• **Aufgaben und Übungen**
1. Wie lange war der Kläger laut Übungstext als Handelsvertreter und Agenturleiter für die Beklagte tätig?
2. Entscheiden Sie für jede der folgenden Aussagen, ob sie mit dem Übungstext übereinstimmt, und belegen Sie Ihre Antwort mit einem wörtlichen Zitat.
(a) Das Landgericht Köln fällte seine Entscheidung am 30.6.2015.
(b) Der Vertrieb hatte die Provision vollständig ausgezahlt.
(c) Nach Ziffer 1.5 entsteht der Anspruch auf Bestandspflegeprovision mit der Zahlung des vollen Jahresbeitrags.

• **Übungstext**
+===+
Landgericht Köln: Agenturleiter bekommt Bestandspflegeprovision auch nach Vertragsende

Das Landgericht Köln hat am 30.6.2015 einen Vertrieb zur Zahlung einer Bestandspflegeprovision verurteilt.

Das Besondere an der Entscheidung ist, dass im Handelsvertretervertrag ausgeschlossen wurde, dass nach Vertragsende jeglicher Anspruch auf Provision entfallen würde und der Vertrag bereits beendet war.

Ich fast allen Handelsverträgen ist übrigens der Provisionsanspruch nach Ende des Vertrages ausgeschlossen. Eigentlich ist diese Klausel überflüssig, denn mit  Ende des Vertrages dürften die Leistungsverpflichtungen ohnehin wegfallen.

Der Vertrieb hatte die Provision  selbst abgerechnet und nur teilweise ausgezahlt.

Der Kläger war bis 31.03.2014 rund 11 Jahre als Handelsvertreter und Agenturleiter für die Beklagte tätig.

Ziffer 11 des zwischen den Parteien geschlossenen Vertretervertrags bestimmt:

„Mit Beendigung des Vertragsverhältnisses erlischt jeglicher Anspruch des Vertreters auf irgendwelche Vergütungen oder Provisionen.“

In den zwischen den Parteien vereinbarten Besonderen Bestimmungen – Basis – Bestandspflegeprovision SHUR für Agenturleiter ist in Ziffer 1.5 bestimmt (Anlage 1):

„Der Bestandspflegeprovisionsanspruch entsteht mit der Zahlung des vollen Jahresbeitrags, bei ratierlicher Zahlungsweise pro-rata-temporis. Soweit der Agenturvertreter Bestandsprovisionen erhalten hat, für die entsprechende Beiträge nicht entrichtet wurden, sind die Bestandsprovisionen voll bzw. anteilig zurückzuzahlen.“

Die Provisionsaufstellung der Beklagten vom 29.01.2014 weist einen Anspruch des Klägers in Höhe von 18.893,63 € auf .
+===+
• **Datensatz**
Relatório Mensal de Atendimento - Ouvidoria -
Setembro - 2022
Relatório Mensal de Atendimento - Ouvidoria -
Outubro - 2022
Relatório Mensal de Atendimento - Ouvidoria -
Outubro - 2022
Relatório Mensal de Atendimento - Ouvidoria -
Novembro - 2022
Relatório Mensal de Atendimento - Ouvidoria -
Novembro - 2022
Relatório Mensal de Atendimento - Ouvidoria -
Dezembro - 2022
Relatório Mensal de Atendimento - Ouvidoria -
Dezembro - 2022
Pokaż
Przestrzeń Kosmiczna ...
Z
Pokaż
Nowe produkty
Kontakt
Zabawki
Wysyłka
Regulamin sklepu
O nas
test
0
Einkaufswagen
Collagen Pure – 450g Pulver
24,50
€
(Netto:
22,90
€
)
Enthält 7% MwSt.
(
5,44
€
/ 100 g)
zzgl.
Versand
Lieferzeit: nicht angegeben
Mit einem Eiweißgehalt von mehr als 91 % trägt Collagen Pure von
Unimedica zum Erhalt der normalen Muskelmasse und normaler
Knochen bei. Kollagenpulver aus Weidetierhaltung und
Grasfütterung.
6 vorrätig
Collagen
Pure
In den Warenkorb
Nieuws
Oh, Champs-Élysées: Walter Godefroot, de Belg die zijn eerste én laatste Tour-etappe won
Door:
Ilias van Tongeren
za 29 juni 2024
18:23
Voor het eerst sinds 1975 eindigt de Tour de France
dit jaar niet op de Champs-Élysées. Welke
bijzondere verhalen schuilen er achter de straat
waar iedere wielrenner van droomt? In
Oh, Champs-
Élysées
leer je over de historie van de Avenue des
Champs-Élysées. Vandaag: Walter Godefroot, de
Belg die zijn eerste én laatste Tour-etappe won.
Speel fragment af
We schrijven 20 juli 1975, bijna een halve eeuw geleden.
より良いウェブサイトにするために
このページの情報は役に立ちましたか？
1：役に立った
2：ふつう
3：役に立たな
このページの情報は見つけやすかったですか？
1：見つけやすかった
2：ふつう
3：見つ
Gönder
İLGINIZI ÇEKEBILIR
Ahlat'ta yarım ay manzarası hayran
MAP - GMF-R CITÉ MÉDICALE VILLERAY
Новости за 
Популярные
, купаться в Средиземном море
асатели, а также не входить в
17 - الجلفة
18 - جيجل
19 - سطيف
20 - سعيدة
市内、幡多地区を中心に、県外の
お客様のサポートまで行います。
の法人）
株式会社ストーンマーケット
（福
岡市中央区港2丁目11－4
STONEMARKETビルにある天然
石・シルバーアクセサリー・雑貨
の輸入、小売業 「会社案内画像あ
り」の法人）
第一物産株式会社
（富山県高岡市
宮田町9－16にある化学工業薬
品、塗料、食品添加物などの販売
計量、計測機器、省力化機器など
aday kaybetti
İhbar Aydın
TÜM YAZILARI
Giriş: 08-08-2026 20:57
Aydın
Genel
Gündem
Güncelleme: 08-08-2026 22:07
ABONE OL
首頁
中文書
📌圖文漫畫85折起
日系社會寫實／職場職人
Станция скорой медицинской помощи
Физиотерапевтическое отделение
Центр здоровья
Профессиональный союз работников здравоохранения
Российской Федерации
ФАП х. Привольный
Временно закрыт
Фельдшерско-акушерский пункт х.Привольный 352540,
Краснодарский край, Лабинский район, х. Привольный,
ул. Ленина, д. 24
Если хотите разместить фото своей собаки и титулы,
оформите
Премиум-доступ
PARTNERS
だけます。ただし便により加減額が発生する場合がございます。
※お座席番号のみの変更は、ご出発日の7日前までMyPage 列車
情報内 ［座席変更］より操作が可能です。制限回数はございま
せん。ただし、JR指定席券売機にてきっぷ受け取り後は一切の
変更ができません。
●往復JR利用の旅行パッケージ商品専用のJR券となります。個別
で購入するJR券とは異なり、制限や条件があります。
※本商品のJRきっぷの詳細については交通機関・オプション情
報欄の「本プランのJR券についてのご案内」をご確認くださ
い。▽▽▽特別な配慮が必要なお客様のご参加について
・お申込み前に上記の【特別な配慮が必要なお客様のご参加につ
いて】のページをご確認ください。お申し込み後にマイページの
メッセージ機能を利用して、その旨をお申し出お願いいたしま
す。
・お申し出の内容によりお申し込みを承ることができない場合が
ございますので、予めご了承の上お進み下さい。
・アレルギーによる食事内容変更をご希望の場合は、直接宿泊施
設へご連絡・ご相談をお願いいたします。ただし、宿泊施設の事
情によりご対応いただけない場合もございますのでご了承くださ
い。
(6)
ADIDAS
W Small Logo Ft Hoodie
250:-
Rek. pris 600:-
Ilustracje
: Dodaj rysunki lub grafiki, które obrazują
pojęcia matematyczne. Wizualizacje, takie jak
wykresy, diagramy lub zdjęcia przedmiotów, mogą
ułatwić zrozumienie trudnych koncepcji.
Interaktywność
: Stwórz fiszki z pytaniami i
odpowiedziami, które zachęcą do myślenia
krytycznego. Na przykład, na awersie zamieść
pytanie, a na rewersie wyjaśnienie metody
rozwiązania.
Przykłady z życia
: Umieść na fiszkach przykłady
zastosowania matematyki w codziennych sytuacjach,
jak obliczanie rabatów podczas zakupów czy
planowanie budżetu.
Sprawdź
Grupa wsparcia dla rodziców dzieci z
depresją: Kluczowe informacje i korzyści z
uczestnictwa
+===+
• **Lösungen zur Übung**
1. Rund 11 Jahre, bis zum 31.03.2014.

2.
(a) Ja: „Das Landgericht Köln hat am 30.6.2015 einen Vertrieb zur Zahlung einer Bestandspflegeprovision verurteilt.“
(b) Nein: „nur teilweise ausgezahlt“
(c) Ja: „Der Bestandspflegeprovisionsanspruch entsteht mit der Zahlung des vollen Jahresbeitrags“